PROBLEM TO WORK ON.
A faithful transcript of all the lines below, with no pictures, is the goal here.

Data records
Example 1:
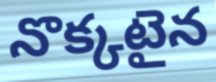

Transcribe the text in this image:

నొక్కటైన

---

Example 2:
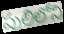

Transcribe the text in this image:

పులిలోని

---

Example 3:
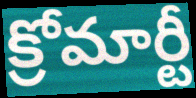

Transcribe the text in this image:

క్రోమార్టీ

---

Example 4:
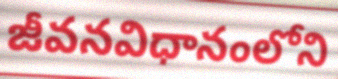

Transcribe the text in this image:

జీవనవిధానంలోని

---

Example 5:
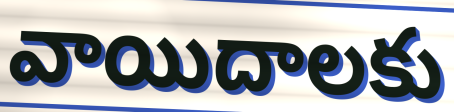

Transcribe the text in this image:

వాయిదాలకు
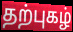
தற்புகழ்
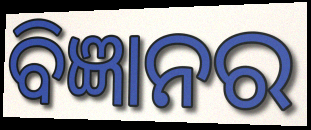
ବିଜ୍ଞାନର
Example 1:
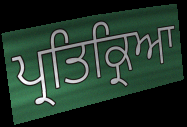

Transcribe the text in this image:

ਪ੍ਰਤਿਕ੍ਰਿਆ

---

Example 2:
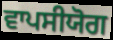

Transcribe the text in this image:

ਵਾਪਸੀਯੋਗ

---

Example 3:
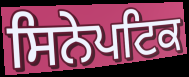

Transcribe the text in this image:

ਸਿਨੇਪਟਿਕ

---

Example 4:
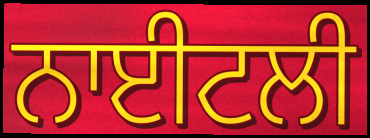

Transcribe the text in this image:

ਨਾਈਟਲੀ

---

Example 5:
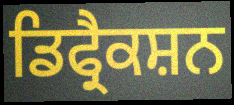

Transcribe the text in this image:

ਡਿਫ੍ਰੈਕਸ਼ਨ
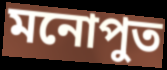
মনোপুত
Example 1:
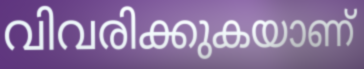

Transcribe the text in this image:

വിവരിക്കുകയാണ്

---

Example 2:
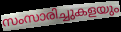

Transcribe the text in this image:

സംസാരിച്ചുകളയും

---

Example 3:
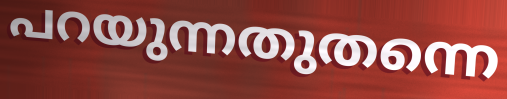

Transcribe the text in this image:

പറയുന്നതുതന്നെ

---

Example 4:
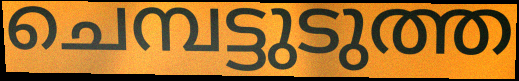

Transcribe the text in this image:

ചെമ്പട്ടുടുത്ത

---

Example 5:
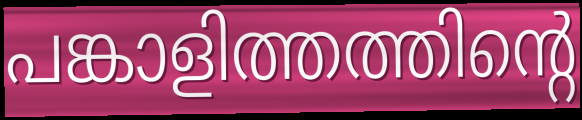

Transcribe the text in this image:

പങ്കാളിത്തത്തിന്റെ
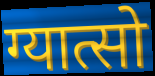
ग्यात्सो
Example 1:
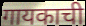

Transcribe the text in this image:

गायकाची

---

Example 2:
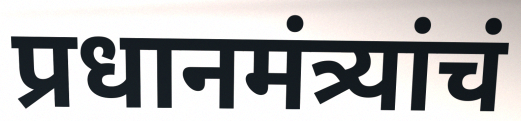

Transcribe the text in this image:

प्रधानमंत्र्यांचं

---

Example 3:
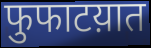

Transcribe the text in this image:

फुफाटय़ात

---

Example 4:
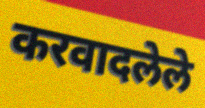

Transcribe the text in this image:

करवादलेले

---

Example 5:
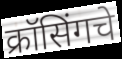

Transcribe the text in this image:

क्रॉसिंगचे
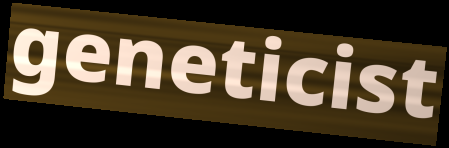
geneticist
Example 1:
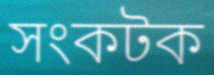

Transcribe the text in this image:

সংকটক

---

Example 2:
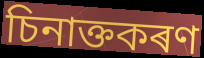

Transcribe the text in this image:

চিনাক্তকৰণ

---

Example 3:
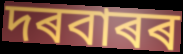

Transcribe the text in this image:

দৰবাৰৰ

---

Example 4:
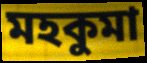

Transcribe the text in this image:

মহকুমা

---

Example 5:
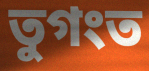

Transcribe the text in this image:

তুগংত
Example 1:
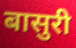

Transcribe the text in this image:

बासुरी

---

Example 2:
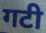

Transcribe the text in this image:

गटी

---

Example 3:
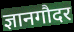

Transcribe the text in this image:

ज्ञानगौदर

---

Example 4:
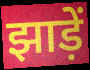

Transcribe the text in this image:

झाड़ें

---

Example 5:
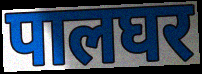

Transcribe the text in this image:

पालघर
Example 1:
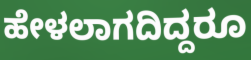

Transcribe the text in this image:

SOLUTION FOR THIS PROBLEM.
Example 1:

Transcribe the text in this image:

నొక్కటైన

---

Example 2:

Transcribe the text in this image:

పులిలోని

---

Example 3:

Transcribe the text in this image:

క్రోమార్టీ

---

Example 4:

Transcribe the text in this image:

జీవనవిధానంలోని

---

Example 5:

Transcribe the text in this image:

వాయిదాలకు
தற்புகழ்
ବିଜ୍ଞାନର
Example 1:

Transcribe the text in this image:

ਪ੍ਰਤਿਕ੍ਰਿਆ

---

Example 2:

Transcribe the text in this image:

ਵਾਪਸੀਯੋਗ

---

Example 3:

Transcribe the text in this image:

ਸਿਨੇਪਟਿਕ

---

Example 4:

Transcribe the text in this image:

ਨਾਈਟਲੀ

---

Example 5:

Transcribe the text in this image:

ਡਿਫ੍ਰੈਕਸ਼ਨ
মনোপুত
Example 1:

Transcribe the text in this image:

വിവരിക്കുകയാണ്

---

Example 2:

Transcribe the text in this image:

സംസാരിച്ചുകളയും

---

Example 3:

Transcribe the text in this image:

പറയുന്നതുതന്നെ

---

Example 4:

Transcribe the text in this image:

ചെമ്പട്ടുടുത്ത

---

Example 5:

Transcribe the text in this image:

പങ്കാളിത്തത്തിന്റെ
ग्यात्सो
Example 1:

Transcribe the text in this image:

गायकाची

---

Example 2:

Transcribe the text in this image:

प्रधानमंत्र्यांचं

---

Example 3:

Transcribe the text in this image:

फुफाटय़ात

---

Example 4:

Transcribe the text in this image:

करवादलेले

---

Example 5:

Transcribe the text in this image:

क्रॉसिंगचे
geneticist
Example 1:

Transcribe the text in this image:

সংকটক

---

Example 2:

Transcribe the text in this image:

চিনাক্তকৰণ

---

Example 3:

Transcribe the text in this image:

দৰবাৰৰ

---

Example 4:

Transcribe the text in this image:

মহকুমা

---

Example 5:

Transcribe the text in this image:

তুগংত
Example 1:

Transcribe the text in this image:

बासुरी

---

Example 2:

Transcribe the text in this image:

गटी

---

Example 3:

Transcribe the text in this image:

ज्ञानगौदर

---

Example 4:

Transcribe the text in this image:

झाड़ें

---

Example 5:

Transcribe the text in this image:

पालघर
Example 1:

Transcribe the text in this image:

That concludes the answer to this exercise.